> TASK TO CARRY OUT
Please copy the listing character for character, from its first line through the line containing "Nantes regorge d’activités", both included.

#####

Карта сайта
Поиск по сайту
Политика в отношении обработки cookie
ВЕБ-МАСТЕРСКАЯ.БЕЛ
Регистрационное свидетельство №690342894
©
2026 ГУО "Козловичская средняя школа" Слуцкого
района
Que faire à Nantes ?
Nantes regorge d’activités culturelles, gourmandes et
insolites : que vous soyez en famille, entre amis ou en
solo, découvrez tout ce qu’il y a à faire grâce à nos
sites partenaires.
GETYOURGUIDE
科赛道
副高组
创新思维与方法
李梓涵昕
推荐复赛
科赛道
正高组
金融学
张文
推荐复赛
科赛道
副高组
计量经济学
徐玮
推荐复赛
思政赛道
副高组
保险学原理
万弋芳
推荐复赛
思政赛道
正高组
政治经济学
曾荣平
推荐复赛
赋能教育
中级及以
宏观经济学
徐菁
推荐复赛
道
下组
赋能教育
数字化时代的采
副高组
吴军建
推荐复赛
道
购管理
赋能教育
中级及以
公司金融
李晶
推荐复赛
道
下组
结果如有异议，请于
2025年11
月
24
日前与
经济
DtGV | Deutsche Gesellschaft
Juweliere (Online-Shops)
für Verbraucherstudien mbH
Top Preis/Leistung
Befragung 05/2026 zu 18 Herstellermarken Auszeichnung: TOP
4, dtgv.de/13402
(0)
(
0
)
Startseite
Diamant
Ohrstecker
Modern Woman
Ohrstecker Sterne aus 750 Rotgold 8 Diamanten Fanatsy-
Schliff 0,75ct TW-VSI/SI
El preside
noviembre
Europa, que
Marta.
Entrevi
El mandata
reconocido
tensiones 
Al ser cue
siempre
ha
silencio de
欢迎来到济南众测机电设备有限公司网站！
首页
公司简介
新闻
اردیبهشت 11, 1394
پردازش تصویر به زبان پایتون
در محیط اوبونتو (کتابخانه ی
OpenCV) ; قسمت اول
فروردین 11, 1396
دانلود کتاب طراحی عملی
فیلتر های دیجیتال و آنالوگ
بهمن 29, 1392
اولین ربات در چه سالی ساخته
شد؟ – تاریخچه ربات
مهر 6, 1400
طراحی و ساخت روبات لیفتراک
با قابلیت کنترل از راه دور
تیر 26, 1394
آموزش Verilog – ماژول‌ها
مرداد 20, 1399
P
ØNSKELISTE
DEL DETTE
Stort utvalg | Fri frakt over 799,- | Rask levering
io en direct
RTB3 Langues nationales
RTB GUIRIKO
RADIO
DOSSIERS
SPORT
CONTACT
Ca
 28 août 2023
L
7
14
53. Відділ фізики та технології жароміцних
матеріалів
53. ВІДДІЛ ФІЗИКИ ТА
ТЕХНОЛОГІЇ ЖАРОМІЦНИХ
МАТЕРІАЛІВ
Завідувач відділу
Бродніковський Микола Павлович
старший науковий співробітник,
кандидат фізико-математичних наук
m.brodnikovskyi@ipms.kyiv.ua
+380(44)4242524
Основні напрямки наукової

#####

> SOLUTION TO THIS TASK
Карта сайта
Поиск по сайту
Политика в отношении обработки cookie
ВЕБ-МАСТЕРСКАЯ.БЕЛ
Регистрационное свидетельство №690342894
©
2026 ГУО "Козловичская средняя школа" Слуцкого
района
Que faire à Nantes ?
Nantes regorge d’activités culturelles, gourmandes et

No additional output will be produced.